▸ KETENTUAN TUGAS
• A. Jawab pertanyaan berikut berdasarkan tulisan tentang kurban dan haji:
(i) Berapa tahun nenek Sahati menabung sebelum bisa membeli kambing?
(ii) Di kota mana Nurlia bekerja sebagai penyapu jalan?
(iii) Berapa biaya yang dibutuhkan untuk berhaji ke tanah suci?
• B. Salin ulang tanpa perubahan bagian tulisan tentang kurban dan haji mulai dari "Tak hanya cerita" sampai dengan "mungkin pergi haji.".
• C. Lanjutkan tulisan tentang kurban dan haji mulai setelah kalimat terakhir yang ditampilkan.

Kamis, 17 Oktober 2013

Menjalankan Perintah Tuhan itu Tidak Sulit, Asalkan?

13818811441301623209
foto :koleksi pribadi

by: http://lifestyle.kompasiana.com/catatan/2013/10/16/menjalankan-perintah-tuhan-itu-tidak-sulit-asalkan--601892.html

Setiap musim haji dan hari raya qurban, selalu saja ada kisah-kisah inspiratif dari orang-orang “kecil” yang punya tekad besar, mengalahkan orang-orang “besar” yang bernyali kecil. Sahatiwati misalnya, nenek renta asal Sukabumi, yang sehari-hari menopang hidup dengan memulung botol plastik bekas, tahun ini bisa berkurban seekor kambing. Sejak 7 tahun lalu, nenek Sahati menyisihkan penghasilannya dari hasil memulung dalam sebuah amplop yang kini sudah sangat kumal. Amplop itu disimpan dibawah bantal di rumah gubuknya. Dalam seminggu, nenek Sahati bisa mengumpulkan uang rata-rata Rp. 8.000,00 – Rp. 12.000,00, tergantung berapa uang yang didapatnya dari menjual botol bekas kepada pengepul. Kalau sudah terkumpul 50 atau 100 ribu, nenek Sahati menitipkan uangnya pada Ketua RT di lingkungan tempat tinggalnya, karena khawatir hilang. Kini, setelah 7 tahun menabung, nenek Sahati bisa membeli kambing dan berkurban serta membagikan daging kurban pada tetangganya yang membutuhkan.
Lain lagi dengan Nurlia, seorang ibu yang sehari-hari menjadi penyapu jalan di Makasar ini 2 tahun lalu mendengar perihal besarnya pahala yang dijanjikan bagi orang yang berkurban. Hatinya pun tergetar, ingin sekali meraih pahala itu. Dengan penghasilan yang tak seberapa, Nurlia bertekad menyisihkan penghasilannya setiap bulan Rp. 100.000,00. Kini, setelah 2 tahun, Nurlia bersama 6 rekannya sesama penyapu jalan dan seorang sopir truk sampah, bisa patungan membeli seekor sapi. Bahkan beritanya di Makasar ada 3 ekor sapi hasil patungan para penyapu jalan.
Tak hanya cerita dibalik upaya luar biasa dari orang-orang kecil yang sebetulnya tidak diwajibkan atas mereka untuk berkurban, sebab untuk memenuhi kebutuhan hidupnya saja masih sangat pas-pasan. Ada lagi yang lebih menakjubkan : ketekunan mengumpulkan rupiah demi rupiah untuk bisa berhaji ke tanah suci, yang butuh biaya setidaknya 35 jutaan. Dan itu dilakukan oleh mereka yang penghasilannya sangat minim dan secara hitung-hitungan akal manusia, tak mungkin pergi haji.

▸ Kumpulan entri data
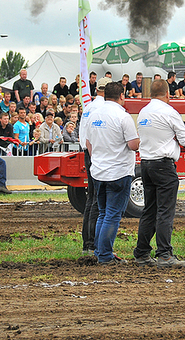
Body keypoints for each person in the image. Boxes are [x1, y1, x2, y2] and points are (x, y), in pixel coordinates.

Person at [133, 79, 185, 268]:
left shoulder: (143, 112)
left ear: (151, 94)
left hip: (146, 163)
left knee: (149, 210)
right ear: (168, 94)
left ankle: (141, 252)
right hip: (164, 165)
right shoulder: (169, 112)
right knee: (165, 211)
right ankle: (164, 254)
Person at [86, 81, 140, 264]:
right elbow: (133, 144)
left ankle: (100, 251)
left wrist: (98, 159)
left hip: (98, 171)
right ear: (122, 96)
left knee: (103, 213)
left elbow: (88, 143)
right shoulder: (123, 117)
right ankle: (105, 255)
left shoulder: (93, 115)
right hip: (118, 171)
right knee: (112, 215)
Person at [79, 77, 111, 255]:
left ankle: (88, 243)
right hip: (97, 153)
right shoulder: (102, 108)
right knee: (98, 200)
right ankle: (93, 242)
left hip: (88, 152)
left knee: (91, 199)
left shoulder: (89, 107)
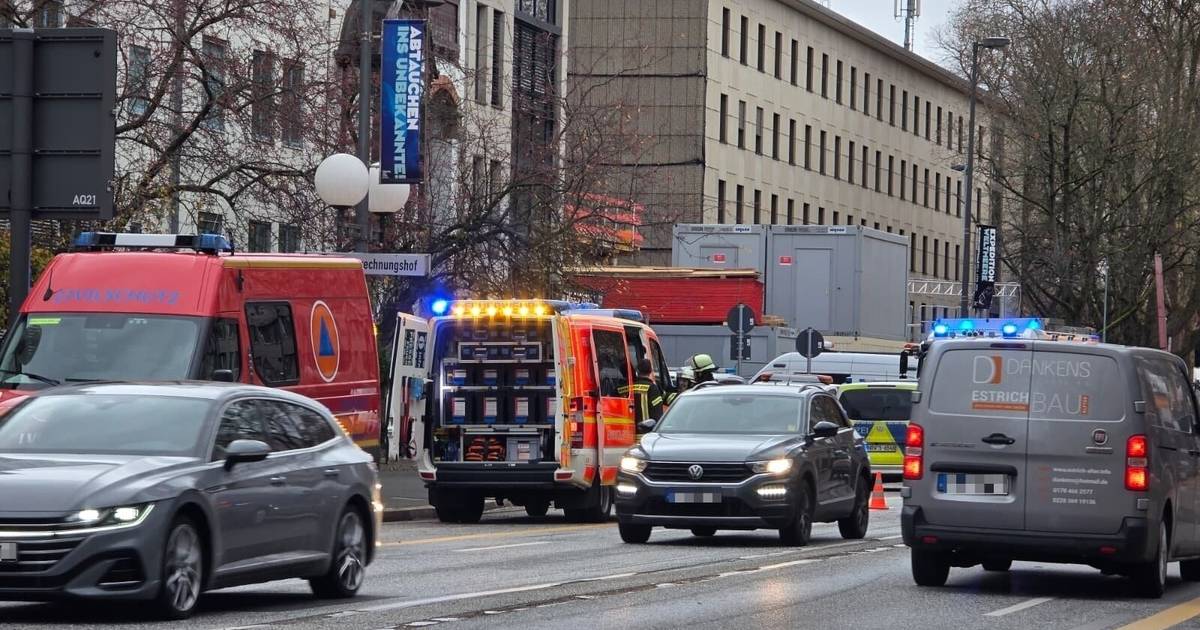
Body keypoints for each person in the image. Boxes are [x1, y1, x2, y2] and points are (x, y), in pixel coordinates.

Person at [621, 358, 664, 433]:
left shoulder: (625, 388)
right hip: (644, 435)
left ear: (638, 370)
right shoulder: (652, 388)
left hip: (626, 436)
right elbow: (658, 413)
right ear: (650, 371)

▸ HASIL PER TUGAS
• A.
(i) 7 tahun
(ii) Makasar
(iii) Setidaknya 35 jutaan

• B.
Tak hanya cerita dibalik upaya luar biasa dari orang-orang kecil yang sebetulnya tidak diwajibkan atas mereka untuk berkurban, sebab untuk memenuhi kebutuhan hidupnya saja masih sangat pas-pasan. Ada lagi yang lebih menakjubkan : ketekunan mengumpulkan rupiah demi rupiah untuk bisa berhaji ke tanah suci, yang butuh biaya setidaknya 35 jutaan. Dan itu dilakukan oleh mereka yang penghasilannya sangat minim dan secara hitung-hitungan akal manusia, tak mungkin pergi haji.

• C.
Adalah nenek Karyati, perempuan 69 tahun yang sehari-harinya menjadi pemulung sampah di sekitar pabrik kertas Leces, Probolinggo–Jawa Timur, tahun ini berhasil mewujudkan niat sucinya pergi ke baitullah dan menunaikan rukun Islam ke-5, setelah menabung selama 15 tahun. Demi mendapatkan hasil yang lebih banyak, nenek Karyati hanya pulang seminggu sekali ke rumahnya. Sehari-harinya ia menginap di masjid di dekat lokasinya memulung. Alasannya karena sejak pagi sudah banyak sampah yang bisa dikumpulkan dan nenek Karyati tak ingin melewatkan kesempatan itu. Dari hasilnya memulung sampah, nenek Karyati bisa menyisihkan setidaknya Rp. 20.000,00 seminggu. Tak selamanya lancar, ia bahkan pernah 3x kehilangan uangnya karena lupa, meletakkan sembarangan lalu diambil orang. Bahkan sepeda onthel – satu-satunya sarananya memulung – pernah dicuri orang.
Beberapa tahun lalu, ada pula orang yang tega menipu nenek Karyati. Dengan modus bisa membantu mempercepat keberangkatannya menjadi tahun 2011, penipu itu meminta uang Rp. 10 juta. Nenek polos ini percaya begitu saja karena orang itu tampak sangat meyakinkan. Alhasil, uang 10 juta raib bersama menghilangnya si penipu. Tapi Alhamdulillah, tahun ini nenek Karyati benar-benar bisa menjadi tamu Allah. Di usianya yang sudah renta, nenek Karyati mampu menuntaskan kewajiban sebagi ummat Islam yang belum tentu bisa dilakukan oleh orang yang berpenghasilan tetap lebih besar dari nenek Karyati.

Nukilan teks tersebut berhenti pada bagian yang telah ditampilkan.